This week the UK trade body UKIE put out its annual report on the size and shape of the UK games business.
There’s some great stuff in there – the big number, the one made for newspapers to pick up on, states that the total UK games market was worth £7.16bn in 2021.
We can confidently say, once more, that the UK games market is worth more than the music and video streaming markets combined. All great stuff.
And have a good look at UKIE’s software graph here – it shows the absolutely colossal size and success of the mobile games market, with UK players spending an incredible £1.46bn on mobile games, not far off the £1.65bn spent on digital console games.
And mobile represents way more than the pre-owned, boxed software and digital PC markets put together.
Mobile was the only software category not to decline after the highs of lockdown-fuelled game sales in 2020, too. These 2021 figures are a fantastic success story for the mobile games business.
But you have to work pretty hard to find that out. Have a look at UKIE’s official blog post on these numbers. Can you spot it? The bit that references the UK’s huge, creative, pioneering, lucrative mobile games sector, worth an incredible £1.46bn?
Fifteen paragraphs deep, after the data and quotes about console hardware, VR, console software, PC software and game accessories, we get one sentence:
“Mobile game revenues held steady at £1.46bn with the market less affected by the lack of major new releases that hit both the console and PC market.”
One sentence! And even that solo nugget is framed through the lens of the PC and console market. Thanks a bunch, UKIE.
Look, I get it. If I was writing a press release about this stuff, I’d lead on big brand names like PlayStation, Xbox and Nintendo too. These are easy things to grasp if you’re a casual observer, and these well-known platforms give the press reporting on this stuff a good hook.

Mobile is kind of elusive, and naturally more difficult to grasp as a market (and to calculate, I’d imagine – I’d love to see UKIE’s working on how it came to that £1.46bn figure).
We have platform holders, Apple and Google, that aren’t really platform holders in the same way Microsoft, Sony and Nintendo are. Mobile games have no retail presence, and don’t inspire the same kind of fan culture that PC and console games enjoy.

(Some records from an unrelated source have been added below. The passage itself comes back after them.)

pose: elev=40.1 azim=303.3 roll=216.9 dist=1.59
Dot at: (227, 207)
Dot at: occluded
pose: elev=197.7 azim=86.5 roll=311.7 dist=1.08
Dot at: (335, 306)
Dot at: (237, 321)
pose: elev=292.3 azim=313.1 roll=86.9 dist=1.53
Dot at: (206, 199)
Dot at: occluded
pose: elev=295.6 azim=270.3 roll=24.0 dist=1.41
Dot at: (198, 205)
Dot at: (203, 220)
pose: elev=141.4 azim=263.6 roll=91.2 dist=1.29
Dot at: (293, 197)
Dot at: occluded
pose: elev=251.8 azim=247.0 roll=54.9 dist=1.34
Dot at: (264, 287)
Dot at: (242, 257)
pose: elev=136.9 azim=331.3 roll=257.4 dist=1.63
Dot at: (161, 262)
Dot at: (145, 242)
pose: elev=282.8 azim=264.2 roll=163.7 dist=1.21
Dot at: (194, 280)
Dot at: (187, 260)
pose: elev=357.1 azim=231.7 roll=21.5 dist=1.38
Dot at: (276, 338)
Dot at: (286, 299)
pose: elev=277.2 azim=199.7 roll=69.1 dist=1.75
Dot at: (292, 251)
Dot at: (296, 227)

But mobile games are everywhere, played by everyone, and they’re on the phone in your pocket, right now. UK studios like Ustwo, Playdemic, Space Ape, Hutch, Sega Hardlight, Tripledot, Kwalee, Outplay, Tag, Miniclip – the list goes on and on – make games played by millions upon millions of people everyday. This is amazing stuff.
Perhaps as an industry mobile needs to get better at telling its story, or to shout a bit louder about its successes. But isn’t that the job of the games industry body, too?